## The problem
Reproduce verbatim the lines starting at the line that contains "DANIL BAHRI TANJUNG" and running through the end of the entries, with both of those ends included.

## Dataset records
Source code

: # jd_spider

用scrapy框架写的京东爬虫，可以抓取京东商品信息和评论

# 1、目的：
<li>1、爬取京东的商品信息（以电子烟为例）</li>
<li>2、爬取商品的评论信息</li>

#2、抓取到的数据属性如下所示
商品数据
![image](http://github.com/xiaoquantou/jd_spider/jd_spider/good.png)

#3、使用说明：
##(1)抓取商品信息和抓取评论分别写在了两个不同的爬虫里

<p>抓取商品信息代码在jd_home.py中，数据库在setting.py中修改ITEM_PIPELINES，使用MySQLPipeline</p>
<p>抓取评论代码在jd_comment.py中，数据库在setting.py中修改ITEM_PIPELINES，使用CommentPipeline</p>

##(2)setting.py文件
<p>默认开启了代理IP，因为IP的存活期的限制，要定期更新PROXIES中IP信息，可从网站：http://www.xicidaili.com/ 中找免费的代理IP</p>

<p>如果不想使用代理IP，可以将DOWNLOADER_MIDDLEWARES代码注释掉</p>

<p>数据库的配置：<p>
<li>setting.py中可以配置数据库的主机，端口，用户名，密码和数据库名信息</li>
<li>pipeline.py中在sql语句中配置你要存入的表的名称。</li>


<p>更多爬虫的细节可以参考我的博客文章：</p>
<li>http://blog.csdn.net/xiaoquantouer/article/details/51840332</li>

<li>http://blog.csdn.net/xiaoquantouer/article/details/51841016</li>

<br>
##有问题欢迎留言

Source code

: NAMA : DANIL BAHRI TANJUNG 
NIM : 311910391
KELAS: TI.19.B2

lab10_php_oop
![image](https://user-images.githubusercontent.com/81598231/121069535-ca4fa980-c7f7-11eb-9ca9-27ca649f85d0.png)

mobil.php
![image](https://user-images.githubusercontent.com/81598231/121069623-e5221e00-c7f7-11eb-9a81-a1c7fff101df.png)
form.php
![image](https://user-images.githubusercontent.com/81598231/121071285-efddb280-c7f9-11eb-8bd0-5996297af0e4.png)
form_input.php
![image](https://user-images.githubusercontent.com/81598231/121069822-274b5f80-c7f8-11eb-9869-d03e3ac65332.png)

## Task answer
: NAMA : DANIL BAHRI TANJUNG 
NIM : 311910391
KELAS: TI.19.B2

lab10_php_oop
![image](https://user-images.githubusercontent.com/81598231/121069535-ca4fa980-c7f7-11eb-9ca9-27ca649f85d0.png)

mobil.php
![image](https://user-images.githubusercontent.com/81598231/121069623-e5221e00-c7f7-11eb-9a81-a1c7fff101df.png)
form.php
![image](https://user-images.githubusercontent.com/81598231/121071285-efddb280-c7f9-11eb-8bd0-5996297af0e4.png)
form_input.php
![image](https://user-images.githubusercontent.com/81598231/121069822-274b5f80-c7f8-11eb-9869-d03e3ac65332.png)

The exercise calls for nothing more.